First, what a parish must be fanatical and unapologetic about is not a certain flavor or approach, but rather about a complete love for Christ, His Church, and fulfilling the Great Commission, to bring the Gospel to every nation. Staff members or parishioners who think that is too much, or who believe that the teachings of the Church are silly, need to be loved and respected enough to be kindly told the truth. “This is who we are, and we can’t change that, nor would we want to. Join us!”
A well-intentioned pastor might respond, “but what about the staff members who aren’t there yet, who aren’t interested in sharing or actively living their faith? And what about the parishioners who disagree with Church teaching on some matters? We can’t push these people away.”
I understand this sentiment. I do. And I struggle with it too. And I’m certainly not suggesting that you go out and provoke people to leave with a vengeance. But here’s the thing. We can never justify trying to reach people by diluting the reason we are trying to reach them in the first place. When we do that, the result is always the exact opposite of what we wanted – we eventually drive everyone away.
Remember how it works. First, the best parishioners and staff members lose passion, and either check out or leave. Second – and this is as ironic as it is inevitable – the people who aren’t sure they want to be there in the first place lose interest too! That’s right. The people on the fringes, staff members and parishioners alike, are turned off by an organization that is tepid about what it has to offer. What attracts new people to an organization or movement is the same thing that keeps the best people in them – a sincere, unapologetic and joyful commitment to what matters most.
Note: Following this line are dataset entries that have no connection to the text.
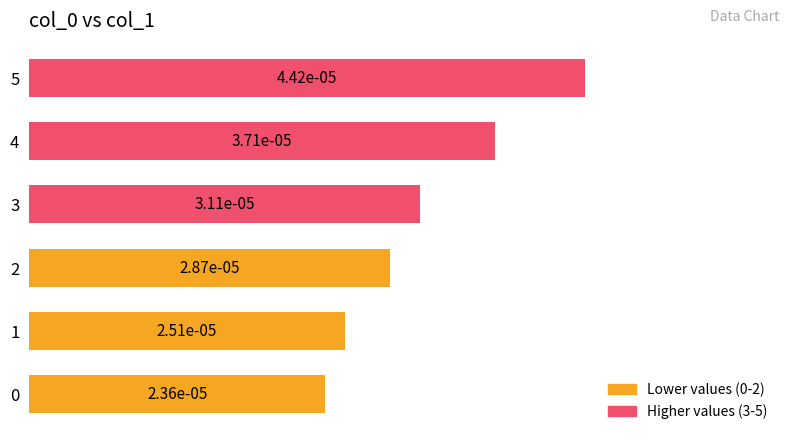

Does the chart contain any negative values?

No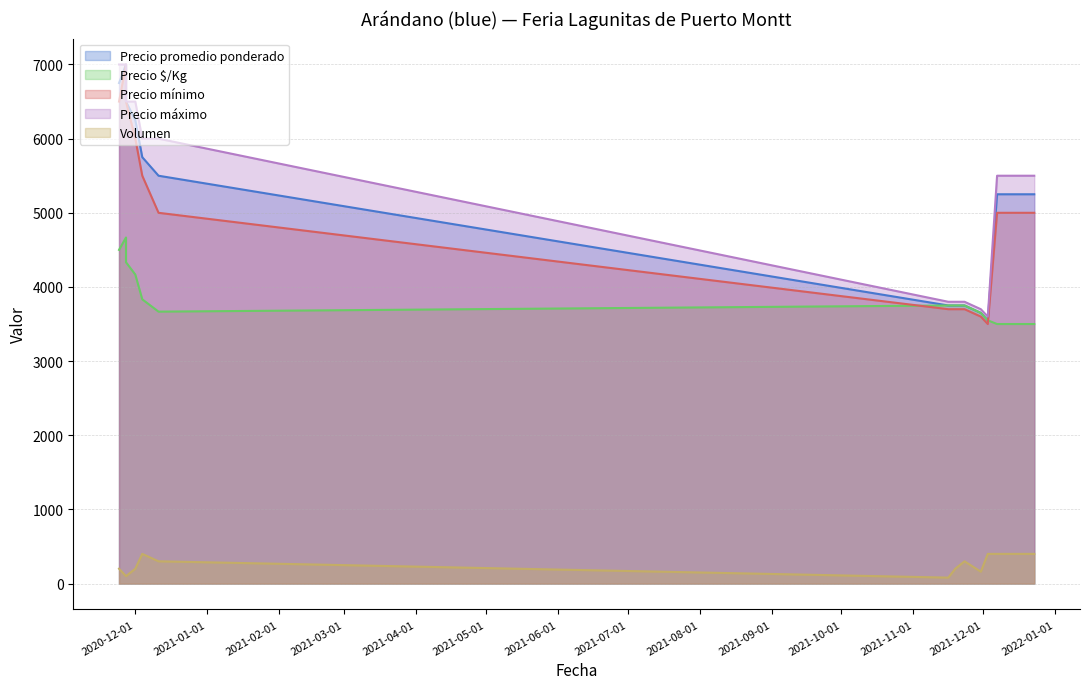

Reading right to left, list all the values displayed in this chart.

Precio promedio ponderado: 2021-12-23=5250	2021-12-21=5250	2021-12-17=5250	2021-12-14=5250	2021-12-07=5250	2021-12-03=3550	2021-11-30=3650	2021-11-23=3750	2021-11-19=3750	2021-11-16=3750	2020-12-11=5500	2020-12-04=5750	2020-12-01=6250	2020-11-27=6500	2020-11-27=7000	2020-11-24=6750
Precio $/Kg: 2021-12-23=3500	2021-12-21=3500	2021-12-17=3500	2021-12-14=3500	2021-12-07=3500	2021-12-03=3550	2021-11-30=3650	2021-11-23=3750	2021-11-19=3750	2021-11-16=3750	2020-12-11=3667	2020-12-04=3833	2020-12-01=4167	2020-11-27=4333	2020-11-27=4667	2020-11-24=4500
Precio mínimo: 2021-12-23=5000	2021-12-21=5000	2021-12-17=5000	2021-12-14=5000	2021-12-07=5000	2021-12-03=3500	2021-11-30=3600	2021-11-23=3700	2021-11-19=3700	2021-11-16=3700	2020-12-11=5000	2020-12-04=5500	2020-12-01=6000	2020-11-27=6500	2020-11-27=7000	2020-11-24=6500
Precio máximo: 2021-12-23=5500	2021-12-21=5500	2021-12-17=5500	2021-12-14=5500	2021-12-07=5500	2021-12-03=3600	2021-11-30=3700	2021-11-23=3800	2021-11-19=3800	2021-11-16=3800	2020-12-11=6000	2020-12-04=6000	2020-12-01=6500	2020-11-27=6500	2020-11-27=7000	2020-11-24=7000
Volumen: 2021-12-23=400	2021-12-21=400	2021-12-17=400	2021-12-14=400	2021-12-07=400	2021-12-03=400	2021-11-30=160	2021-11-23=300	2021-11-19=200	2021-11-16=80	2020-12-11=300	2020-12-04=400	2020-12-01=200	2020-11-27=100	2020-11-27=100	2020-11-24=200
I’m absolutely convinced of this.
Keep in mind that Jesus didn’t beg the people who turned away from Him because they were offended by the proposition of eating His body and drinking His blood to come back by diluting the truth. I’m guessing He didn’t say, “Good riddance!” And I would imagine that He was quite sad about their departure, for their sake. But He didn’t, and couldn’t, water down the truth to make them feel better or stay.
For those who still find this acceptance of attrition a difficult pill to swallow – and I feel for you, because I struggle with it too – perhaps this will convince you. Retaining an uncommitted staff member or parishioner may very well be a form of cruelty. When a person is unhappy in a given situation, what they often need is someone who loves them enough to call them to change. If they are not willing to change, enabling them to be stagnant is not a service to them, even if it makes us feel good about ourselves. Compassionately freeing them to leave, without animosity or bitterness, will actually increase the likelihood that they may eventually opt back in for the right reasons. That seems a lot wiser, and more loving, than retaining them for the wrong ones.